Kofford recommends that business owners hold an off-site planning session to address such issues, and use the old-fashioned but still useful SWOT acronym to assess a company’s (internal) strengths and weaknesses and (external) opportunities and threats.
Re-visit your mission and vision statements and eliminate product lines or even customers that do not support your long-term goals.
“Play out the what-if scenario,” he said. “What will be the end result of (such and such) if we don’t address it?”
After completing an in-depth assessment of the business, owners should implement a strategy that “determines your customer value proposition, creates financial/operational plans, creates key performance indicators, and creates an efficient process at all levels of the organization.”
KPIs are “your management tool,” said Chris Blees, chief executive officer.

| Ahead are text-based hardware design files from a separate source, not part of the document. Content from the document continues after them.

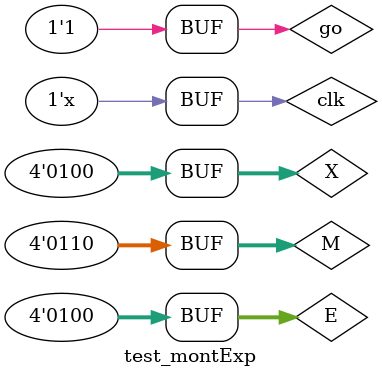
<source format=v>
`timescale 1ns / 1ps

`define BITS 4

module test_montExp;

	// Inputs
	reg [`BITS-1:0] X;
	reg [`BITS-1:0] E;
	reg [`BITS-1:0] M;
	reg clk;
	reg go;

	// Outputs
	wire done;
	wire [`BITS-1:0] Z;

	// Instantiate the Unit Under Test (UUT)
	MontgomeryExponential uut (
		.X(X), 
		.E(E), 
		.M(M), 
		.clk(clk), 
		.go(go), 
		.done(done), 
		.Z(Z)
	);

	always #5 clk = ~clk;
	initial begin
		// Initialize Inputs
		X = 0;
		E = 0;
		M = 0;
		clk = 0;
		go = 0;

		// Wait 100 ns for global reset to finish
		#100;
   
		X = 4;
		E = 4;
		M = 6;
		
		go = 1;	
		
		// Add stimulus here

	end
      
endmodule


</source>
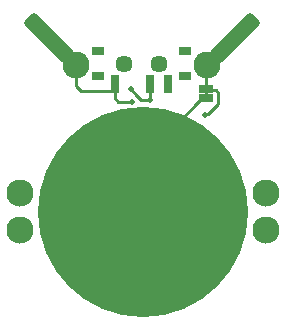
<source format=gbl>
G04*
G04 #@! TF.GenerationSoftware,Altium Limited,Altium Designer,21.8.1 (53)*
G04*
G04 Layer_Physical_Order=2*
G04 Layer_Color=16711680*
%FSLAX25Y25*%
%MOIN*%
G70*
G04*
G04 #@! TF.SameCoordinates,EAB1D6EC-1EA1-4DD2-ABEC-5B70A443AB20*
G04*
G04*
G04 #@! TF.FilePolarity,Positive*
G04*
G01*
G75*
%ADD11C,0.01000*%
G04:AMPARAMS|DCode=30|XSize=53.15mil|YSize=196.85mil|CornerRadius=13.29mil|HoleSize=0mil|Usage=FLASHONLY|Rotation=135.000|XOffset=0mil|YOffset=0mil|HoleType=Round|Shape=RoundedRectangle|*
%AMROUNDEDRECTD30*
21,1,0.05315,0.17028,0,0,135.0*
21,1,0.02657,0.19685,0,0,135.0*
1,1,0.02657,0.05081,0.06960*
1,1,0.02657,0.06960,0.05081*
1,1,0.02657,-0.05081,-0.06960*
1,1,0.02657,-0.06960,-0.05081*
%
%ADD30ROUNDEDRECTD30*%
G04:AMPARAMS|DCode=31|XSize=53.15mil|YSize=196.85mil|CornerRadius=13.29mil|HoleSize=0mil|Usage=FLASHONLY|Rotation=45.000|XOffset=0mil|YOffset=0mil|HoleType=Round|Shape=RoundedRectangle|*
%AMROUNDEDRECTD31*
21,1,0.05315,0.17028,0,0,45.0*
21,1,0.02657,0.19685,0,0,45.0*
1,1,0.02657,0.06960,-0.05081*
1,1,0.02657,0.05081,-0.06960*
1,1,0.02657,-0.06960,0.05081*
1,1,0.02657,-0.05081,0.06960*
%
%ADD31ROUNDEDRECTD31*%
%ADD32C,0.09055*%
%ADD33C,0.05709*%
%ADD34C,0.09000*%
%ADD35C,0.01968*%
%ADD36C,0.70079*%
%ADD37R,0.03937X0.03150*%
%ADD38R,0.02756X0.05906*%
%ADD39R,0.05000X0.02500*%
D11*
X34000Y194086D02*
Y201000D01*
Y194086D02*
X35586Y192500D01*
X46169D01*
X77501Y189248D02*
Y197031D01*
X77500Y193100D02*
Y200883D01*
X77613Y200996D01*
X58680Y189390D02*
X58790Y189280D01*
X47024Y190024D02*
X48213Y188835D01*
X52764D01*
X52500Y192894D02*
Y193000D01*
Y192894D02*
X54204Y191190D01*
Y190908D02*
Y191190D01*
Y190908D02*
X55722Y189390D01*
X58680D01*
X47024Y190024D02*
Y193354D01*
X77000Y184500D02*
X77185Y184685D01*
X78157D01*
X81500Y188029D01*
X77950Y192650D02*
X80621D01*
X56500Y170150D02*
X76250Y189900D01*
X77500Y193100D02*
X77950Y192650D01*
X56500Y152000D02*
Y170150D01*
X80621Y192650D02*
X81500Y191771D01*
Y188029D02*
Y191771D01*
X76250Y189900D02*
X77500D01*
X47024Y193354D02*
X47047Y193378D01*
Y194610D01*
X46169Y192500D02*
X47047Y193378D01*
X58879Y189411D02*
X58900Y189390D01*
X58879Y189411D02*
Y194589D01*
X58858Y194610D02*
X58879Y194589D01*
D30*
X87106Y210142D02*
D03*
D31*
X25000Y210000D02*
D03*
D32*
X97445Y146095D02*
D03*
Y158299D02*
D03*
X15555D02*
D03*
Y146095D02*
D03*
D33*
X61811Y201500D02*
D03*
X50000D02*
D03*
D34*
X34000Y201000D02*
D03*
X77613Y200996D02*
D03*
D35*
X46500Y173000D02*
D03*
X52764Y188835D02*
D03*
X52500Y193000D02*
D03*
X77000Y184500D02*
D03*
X82500Y141500D02*
D03*
X70756Y163315D02*
D03*
X30223Y147694D02*
D03*
X58900Y189390D02*
D03*
D36*
X56500Y152000D02*
D03*
D37*
X41535Y197366D02*
D03*
Y205634D02*
D03*
X70276D02*
D03*
Y197366D02*
D03*
D38*
X64764Y194610D02*
D03*
X58858D02*
D03*
X47047D02*
D03*
D39*
X77500Y193100D02*
D03*
Y189900D02*
D03*
M02*

</source>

“If you are only looking at your financials once a month,” Blees said, “you are not managing your business using your key performance indicators.”

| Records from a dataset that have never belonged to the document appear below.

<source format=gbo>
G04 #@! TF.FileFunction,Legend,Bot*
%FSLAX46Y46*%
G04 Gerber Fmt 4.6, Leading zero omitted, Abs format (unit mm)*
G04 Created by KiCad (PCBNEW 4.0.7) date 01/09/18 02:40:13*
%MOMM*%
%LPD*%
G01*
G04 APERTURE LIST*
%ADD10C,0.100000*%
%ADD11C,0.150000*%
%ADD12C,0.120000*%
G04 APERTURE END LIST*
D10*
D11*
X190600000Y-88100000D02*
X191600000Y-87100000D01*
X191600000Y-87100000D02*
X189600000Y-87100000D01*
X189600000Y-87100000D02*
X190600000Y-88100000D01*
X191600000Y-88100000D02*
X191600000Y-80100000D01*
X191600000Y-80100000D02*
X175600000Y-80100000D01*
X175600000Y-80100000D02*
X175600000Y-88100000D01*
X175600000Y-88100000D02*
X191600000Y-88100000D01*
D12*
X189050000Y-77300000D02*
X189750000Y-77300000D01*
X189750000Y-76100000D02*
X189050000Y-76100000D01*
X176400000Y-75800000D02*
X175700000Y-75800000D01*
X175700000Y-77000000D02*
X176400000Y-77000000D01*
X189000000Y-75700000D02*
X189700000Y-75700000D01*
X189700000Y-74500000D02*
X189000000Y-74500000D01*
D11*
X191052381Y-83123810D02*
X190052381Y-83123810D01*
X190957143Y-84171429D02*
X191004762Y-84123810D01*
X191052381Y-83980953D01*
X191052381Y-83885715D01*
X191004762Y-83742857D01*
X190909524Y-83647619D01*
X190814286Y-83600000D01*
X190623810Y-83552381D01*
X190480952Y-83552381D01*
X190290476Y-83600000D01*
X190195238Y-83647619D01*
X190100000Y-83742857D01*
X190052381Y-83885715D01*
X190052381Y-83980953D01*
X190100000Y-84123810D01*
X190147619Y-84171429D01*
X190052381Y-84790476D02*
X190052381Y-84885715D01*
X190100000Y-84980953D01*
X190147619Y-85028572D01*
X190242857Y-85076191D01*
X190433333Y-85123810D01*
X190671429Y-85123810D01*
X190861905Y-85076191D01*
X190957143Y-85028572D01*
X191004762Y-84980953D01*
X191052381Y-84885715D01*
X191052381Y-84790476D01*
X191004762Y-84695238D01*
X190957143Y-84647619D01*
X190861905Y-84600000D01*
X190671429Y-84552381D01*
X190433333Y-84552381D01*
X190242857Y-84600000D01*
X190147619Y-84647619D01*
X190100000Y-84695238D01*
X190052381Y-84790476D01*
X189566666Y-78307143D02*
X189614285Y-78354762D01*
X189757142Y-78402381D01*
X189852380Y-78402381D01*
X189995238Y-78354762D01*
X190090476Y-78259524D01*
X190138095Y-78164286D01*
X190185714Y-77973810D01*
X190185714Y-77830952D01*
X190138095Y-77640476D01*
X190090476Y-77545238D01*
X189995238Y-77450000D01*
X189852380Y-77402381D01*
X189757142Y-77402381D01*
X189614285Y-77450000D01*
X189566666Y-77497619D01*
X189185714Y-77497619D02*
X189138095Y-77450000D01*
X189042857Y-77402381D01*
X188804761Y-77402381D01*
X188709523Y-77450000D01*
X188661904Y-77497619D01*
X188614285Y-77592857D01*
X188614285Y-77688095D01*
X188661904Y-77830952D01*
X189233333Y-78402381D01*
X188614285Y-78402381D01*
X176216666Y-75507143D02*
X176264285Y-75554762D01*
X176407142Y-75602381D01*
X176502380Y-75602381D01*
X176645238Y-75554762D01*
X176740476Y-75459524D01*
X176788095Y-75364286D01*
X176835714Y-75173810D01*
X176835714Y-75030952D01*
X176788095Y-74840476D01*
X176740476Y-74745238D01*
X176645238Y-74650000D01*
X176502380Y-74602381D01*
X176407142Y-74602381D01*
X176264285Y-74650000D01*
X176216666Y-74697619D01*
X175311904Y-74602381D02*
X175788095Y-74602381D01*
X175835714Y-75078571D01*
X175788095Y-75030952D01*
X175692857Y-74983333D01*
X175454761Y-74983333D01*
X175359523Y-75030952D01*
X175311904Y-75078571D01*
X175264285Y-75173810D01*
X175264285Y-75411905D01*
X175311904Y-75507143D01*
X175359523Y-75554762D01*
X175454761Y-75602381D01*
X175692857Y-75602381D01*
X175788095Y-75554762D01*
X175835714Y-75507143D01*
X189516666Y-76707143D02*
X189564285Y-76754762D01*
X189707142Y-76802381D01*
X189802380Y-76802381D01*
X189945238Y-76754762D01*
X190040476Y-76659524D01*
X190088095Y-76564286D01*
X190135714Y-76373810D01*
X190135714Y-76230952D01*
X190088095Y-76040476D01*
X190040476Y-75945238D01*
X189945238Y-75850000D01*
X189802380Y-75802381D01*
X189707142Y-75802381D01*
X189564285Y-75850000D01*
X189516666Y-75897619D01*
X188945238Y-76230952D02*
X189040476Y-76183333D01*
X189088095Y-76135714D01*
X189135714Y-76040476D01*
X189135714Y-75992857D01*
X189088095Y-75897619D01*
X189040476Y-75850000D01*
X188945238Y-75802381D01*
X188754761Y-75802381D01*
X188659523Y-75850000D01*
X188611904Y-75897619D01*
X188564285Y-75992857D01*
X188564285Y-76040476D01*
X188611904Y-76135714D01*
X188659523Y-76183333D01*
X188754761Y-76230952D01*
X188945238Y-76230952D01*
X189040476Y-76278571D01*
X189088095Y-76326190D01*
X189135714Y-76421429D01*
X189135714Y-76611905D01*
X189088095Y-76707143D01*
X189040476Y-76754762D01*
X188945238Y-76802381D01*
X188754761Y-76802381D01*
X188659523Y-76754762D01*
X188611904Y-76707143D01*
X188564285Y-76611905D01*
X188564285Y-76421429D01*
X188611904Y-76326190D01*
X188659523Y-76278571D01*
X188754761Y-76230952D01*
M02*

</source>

In fact, depending on the type of business, KPIs should be looked at daily or weekly.
Next, said manager Austin Buckett, executives and business owners should complete a cash-flow assessment, which includes working capital — how many days it takes to convert profits into cash, and what current average holding periods are for accounts receivable and inventory — debt and capital expenses.
Look at what your debt obligations are for the next two years, your debt coverage ratio and whether you are at risk for having your debt renegotiated on short notice, Buckett said.
Ways to improve cash flow can include improved collections policies, such as offering discounts on bad credit (70 cents on the dollar is better than zero), demanding retainers or payment with service, improved inventory management (that’s CPA speak for “get rid of products that don’t sell”), offering early discounts to vendors or customers, or plain old liquidation sales.
“If you have stuff sitting around that’s just eating up cash on the balance sheet,” Buckett said, “what can you do to get rid of it?”
And, above all, be aware of your loan covenants, and whether a balloon payment is on the horizon, etc. If it’s time to have a chat with your banker to renegotiate debt — do your homework first.
Create a “dynamic cash flow model” to show what’s happening with your business, such as profit and loss, debt, working capital, etc. and when, for instance, cash flow will become negative if you don’t have a term payment at a set interest rate, rather than a balloon payment, he said.
During economic downturns, it is especially important to be prepared with a financial model before attempting renegotiations with a financial institution.
Revenue is the next item to assess, which includes evaluating your customers, products, markets, pricing and marketing. Who are your most profitable customers?
“Are these relationships financially beneficial to your business?” Buckett asked. “Emotionally, it’s hard to cut customers out — especially if you’ve tried to court them for years. But, financially, it makes sense — if they don’t generate profit — to drop them out of the system.”
Another important aspect to revenue assessment is an analysis of your “breakeven level” by price and by volume.
It depends on the type of business, Buckett said, “but, typically, lower volume equals lower costs.”
And, even during an economic slump, certain businesses can lower volume, raise prices and increase revenue.
Other businesses will have to lower prices to survive these times, but it’s critical to know your minimum price point.
“Don’t get sucked into new contracts that are unprofitable,” he said. “Determine your minimum price point.”
Beyond that, Buckett said, “don’t get into a price war — get out!”
Rebecca Tonn covers banking and finance for the Colorado Springs Business Journal.